#214-3001 Tutt St.  

Kelowna, BC, V1Y 2H4

Tel: 250-212-3986

counsellingkelowna@gmail.com

© 2017 Fiona Patterson

 

Blog

Losing a Child

January 6, 2019

 

I am a mother, first and foremost.  Most of my day-to day decisions are governed from this place of mothership which, as mothers know, can feel weighty and unrelentingly selfless but glorious nonetheless.  My child’s safety and well-being, his laughter and his joy, his love and fears, his mind and his passions are mine to lose.  The gravity of this responsibility is crushing some days; yet, I wouldn’t have it any other way.  Each day with him is a privilege. 

 

As grateful as I am for my son, I know there are other mothers out there who aren’t so lucky.  Mothers who have felt their child’s radiant life-force cocooned in their bellies, felt total surrender, only to be betrayed by the forces of their own body. Mothers who have wept silently, alone in a bathroom, never to speak of their misfortune again.  Mothers whose nurseries cradle no one. 

 

Losing a child is among life’s worst tragedies.  It is a plight no parent ought to forage, territory better left unclaimed.  But it happens. Limited data on miscarriages in Canada (pregnancy that ends on its own before 20 weeks’ gestation), suggest as many as 10-20 percent of confirmed pregnancies end in miscarriage.  This means there’s a good chance someone you know has suffered a miscarriage. 

 

Additionally, stillbirth rates (a baby who dies in utero and is delivered after 20 weeks’ gestation) in Canada measure 7.1 per 1000 births.  In 2012, the most recent year data was collected, this meant 2,774 out of 380,660 babies were stillborn. 

 

Further still, Canada’s infant mortality rate (number of deaths of children less than one year of age) is 5.1 per 1000 live births.  This means 1,903 children under the age of one died in 2012. 

 

These numbers are horrifying.  Families’ hopes turn to heartbreak, and they are never quite whole again.

▸ **TASK SET**
a - Copy the blog post on losing a child from "Additionally, stillbirth rates" up to and including "died in 2012.".
b - Answer these questions from the blog post on losing a child:
(i) What share of confirmed pregnancies in Canada may end in miscarriage?
(ii) What is the stillbirth rate in Canada?
(iii) What is Canada's infant mortality rate?

▸ **Saved entries**
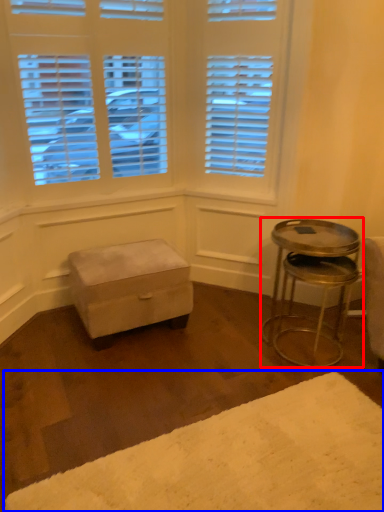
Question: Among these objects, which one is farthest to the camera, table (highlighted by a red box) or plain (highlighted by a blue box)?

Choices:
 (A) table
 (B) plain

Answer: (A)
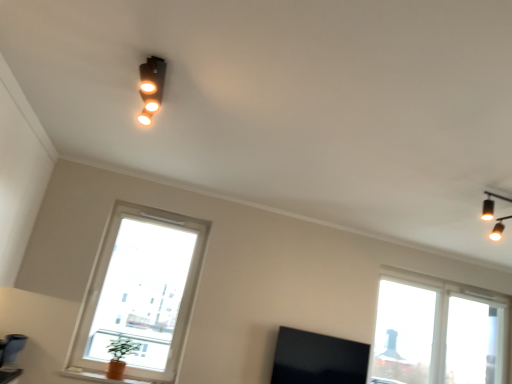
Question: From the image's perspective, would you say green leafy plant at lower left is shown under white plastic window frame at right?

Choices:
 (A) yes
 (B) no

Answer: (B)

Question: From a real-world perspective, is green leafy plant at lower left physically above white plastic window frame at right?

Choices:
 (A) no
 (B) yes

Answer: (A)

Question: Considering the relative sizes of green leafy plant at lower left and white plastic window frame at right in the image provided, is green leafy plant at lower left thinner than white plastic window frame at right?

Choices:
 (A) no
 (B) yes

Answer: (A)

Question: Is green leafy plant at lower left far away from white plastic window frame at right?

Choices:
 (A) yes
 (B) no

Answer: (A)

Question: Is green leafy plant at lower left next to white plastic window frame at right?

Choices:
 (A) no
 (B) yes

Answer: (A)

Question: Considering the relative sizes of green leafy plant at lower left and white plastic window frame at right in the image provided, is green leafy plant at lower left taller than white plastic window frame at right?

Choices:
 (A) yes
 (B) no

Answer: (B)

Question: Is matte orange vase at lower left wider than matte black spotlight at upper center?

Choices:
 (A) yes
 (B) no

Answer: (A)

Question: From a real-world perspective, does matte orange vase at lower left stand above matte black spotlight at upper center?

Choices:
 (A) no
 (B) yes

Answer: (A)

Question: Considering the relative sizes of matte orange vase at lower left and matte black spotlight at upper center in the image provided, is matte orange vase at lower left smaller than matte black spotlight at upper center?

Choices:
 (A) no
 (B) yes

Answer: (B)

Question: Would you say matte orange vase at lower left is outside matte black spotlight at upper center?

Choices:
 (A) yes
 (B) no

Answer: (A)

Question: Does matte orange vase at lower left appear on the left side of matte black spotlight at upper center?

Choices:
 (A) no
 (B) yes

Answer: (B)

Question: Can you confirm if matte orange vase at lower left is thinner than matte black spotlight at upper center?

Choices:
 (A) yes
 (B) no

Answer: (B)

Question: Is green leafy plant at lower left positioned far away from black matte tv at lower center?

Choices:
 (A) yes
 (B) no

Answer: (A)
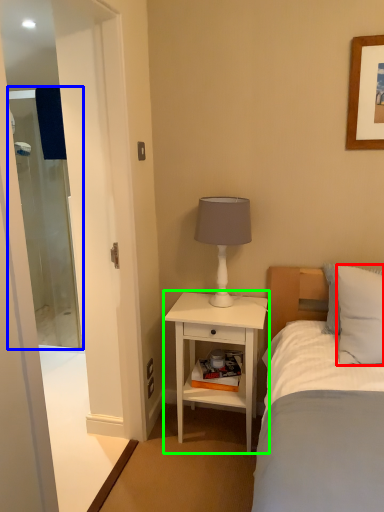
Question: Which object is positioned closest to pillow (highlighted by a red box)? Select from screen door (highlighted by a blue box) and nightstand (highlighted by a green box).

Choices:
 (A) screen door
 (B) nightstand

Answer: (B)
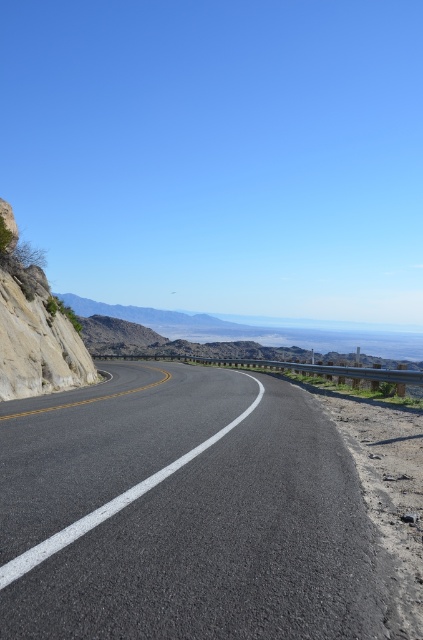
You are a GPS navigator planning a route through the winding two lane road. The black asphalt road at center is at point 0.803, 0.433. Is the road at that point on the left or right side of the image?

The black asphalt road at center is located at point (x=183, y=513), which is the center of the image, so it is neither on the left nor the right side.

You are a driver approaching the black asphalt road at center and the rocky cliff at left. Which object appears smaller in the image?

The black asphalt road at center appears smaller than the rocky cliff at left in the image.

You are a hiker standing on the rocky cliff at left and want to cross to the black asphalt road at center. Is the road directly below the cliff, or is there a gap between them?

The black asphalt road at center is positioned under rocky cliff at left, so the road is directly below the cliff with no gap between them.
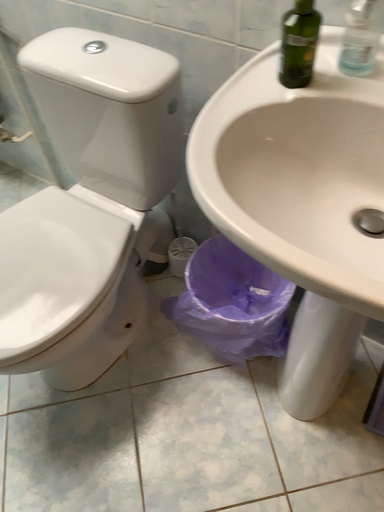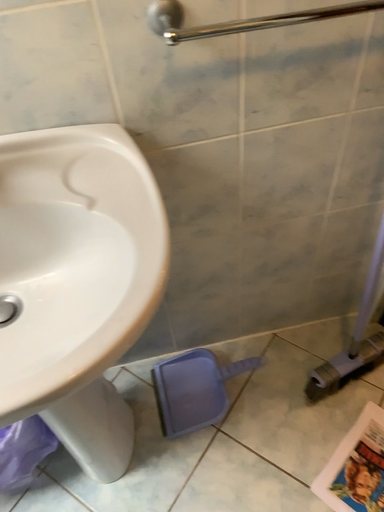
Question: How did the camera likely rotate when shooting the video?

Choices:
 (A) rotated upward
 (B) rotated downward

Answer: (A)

--

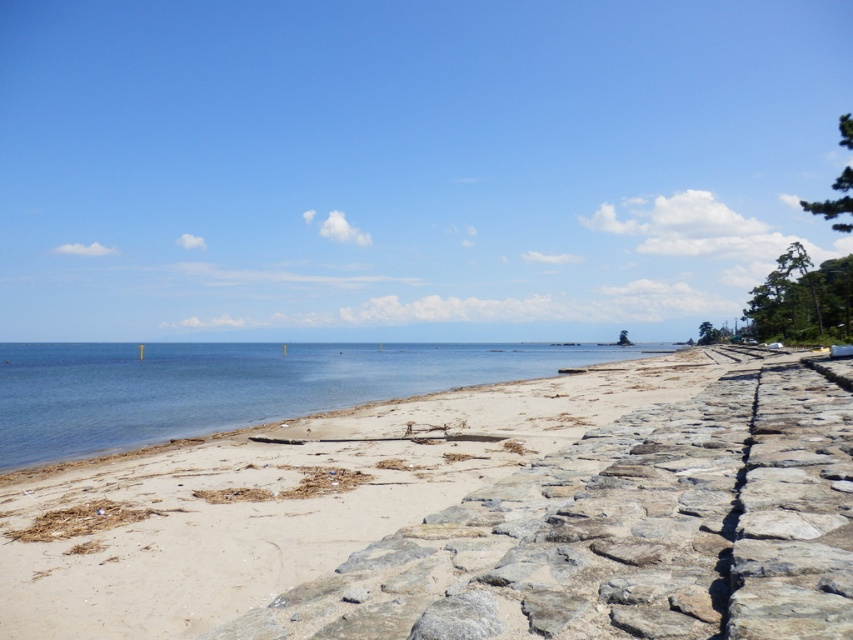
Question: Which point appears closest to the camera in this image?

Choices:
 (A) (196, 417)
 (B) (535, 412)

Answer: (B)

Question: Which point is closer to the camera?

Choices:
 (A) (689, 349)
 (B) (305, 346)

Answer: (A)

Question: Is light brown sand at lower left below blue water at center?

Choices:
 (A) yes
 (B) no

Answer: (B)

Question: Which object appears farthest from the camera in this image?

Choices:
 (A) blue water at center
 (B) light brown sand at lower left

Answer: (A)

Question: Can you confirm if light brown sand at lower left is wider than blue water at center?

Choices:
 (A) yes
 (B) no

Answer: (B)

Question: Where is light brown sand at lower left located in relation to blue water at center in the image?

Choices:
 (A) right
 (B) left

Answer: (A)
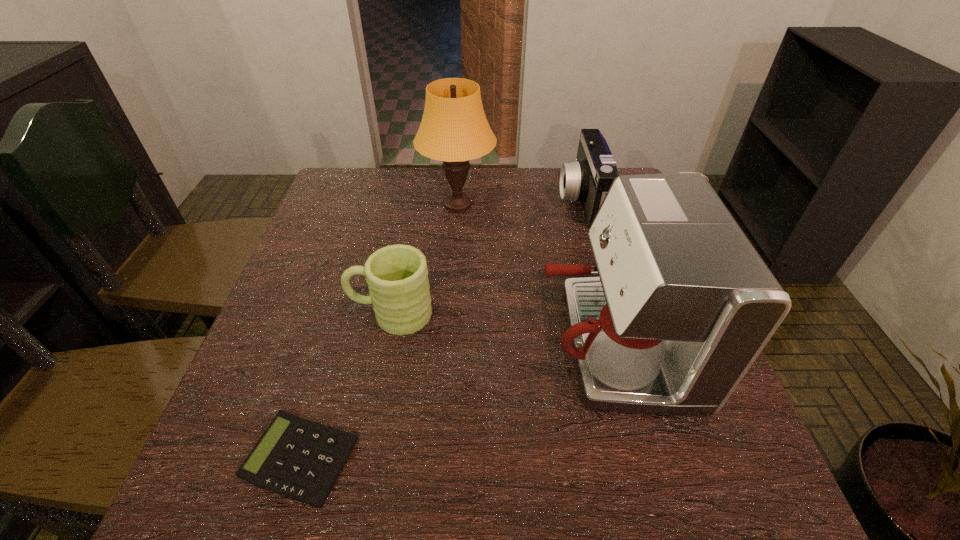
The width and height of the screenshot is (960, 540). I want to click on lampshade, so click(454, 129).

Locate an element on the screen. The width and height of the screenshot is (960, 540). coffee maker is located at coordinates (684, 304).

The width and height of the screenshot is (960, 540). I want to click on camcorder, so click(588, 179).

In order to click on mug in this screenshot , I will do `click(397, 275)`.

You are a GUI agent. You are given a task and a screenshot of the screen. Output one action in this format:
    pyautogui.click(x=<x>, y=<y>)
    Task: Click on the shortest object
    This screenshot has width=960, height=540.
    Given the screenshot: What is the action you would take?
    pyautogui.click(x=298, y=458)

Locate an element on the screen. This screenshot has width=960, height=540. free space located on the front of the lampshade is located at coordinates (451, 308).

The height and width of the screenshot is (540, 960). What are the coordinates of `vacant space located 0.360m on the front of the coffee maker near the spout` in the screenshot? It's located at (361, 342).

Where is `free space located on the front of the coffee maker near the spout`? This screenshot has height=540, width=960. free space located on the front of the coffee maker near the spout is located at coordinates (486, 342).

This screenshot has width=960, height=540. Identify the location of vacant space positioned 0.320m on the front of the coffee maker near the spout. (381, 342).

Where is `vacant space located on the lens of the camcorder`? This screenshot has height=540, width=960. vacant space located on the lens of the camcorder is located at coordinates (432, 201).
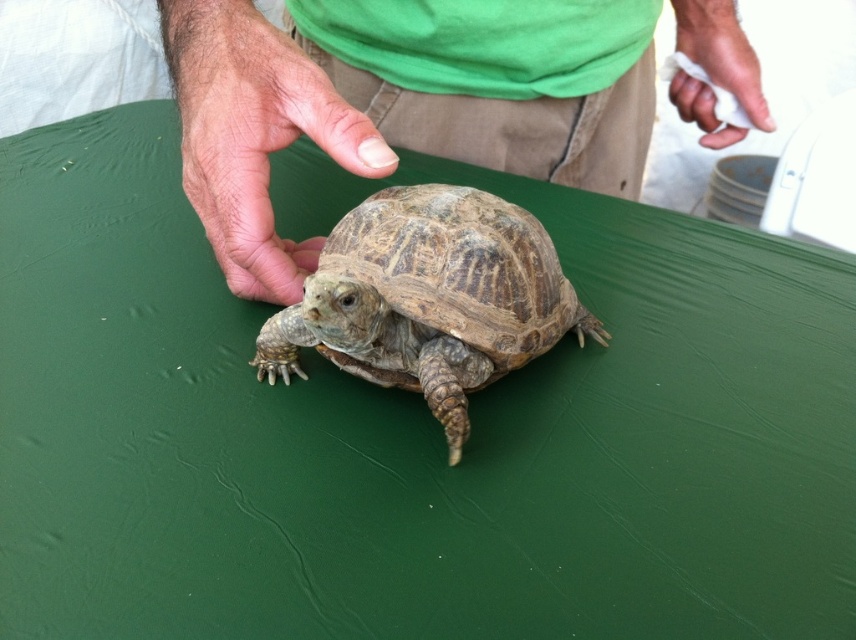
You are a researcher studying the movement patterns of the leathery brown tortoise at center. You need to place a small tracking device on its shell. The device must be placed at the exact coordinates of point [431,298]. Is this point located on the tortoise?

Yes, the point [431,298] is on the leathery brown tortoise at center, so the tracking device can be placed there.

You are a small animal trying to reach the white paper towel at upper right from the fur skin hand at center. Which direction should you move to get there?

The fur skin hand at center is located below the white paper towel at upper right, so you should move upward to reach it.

▸ **ANSWERS IN ORDER**
a -
Additionally, stillbirth rates (a baby who dies in utero and is delivered after 20 weeks’ gestation) in Canada measure 7.1 per 1000 births.  In 2012, the most recent year data was collected, this meant 2,774 out of 380,660 babies were stillborn. 

 

Further still, Canada’s infant mortality rate (number of deaths of children less than one year of age) is 5.1 per 1000 live births.  This means 1,903 children under the age of one died in 2012.

b -
(i) As many as 10-20 percent
(ii) 7.1 per 1000 births
(iii) 5.1 per 1000 live births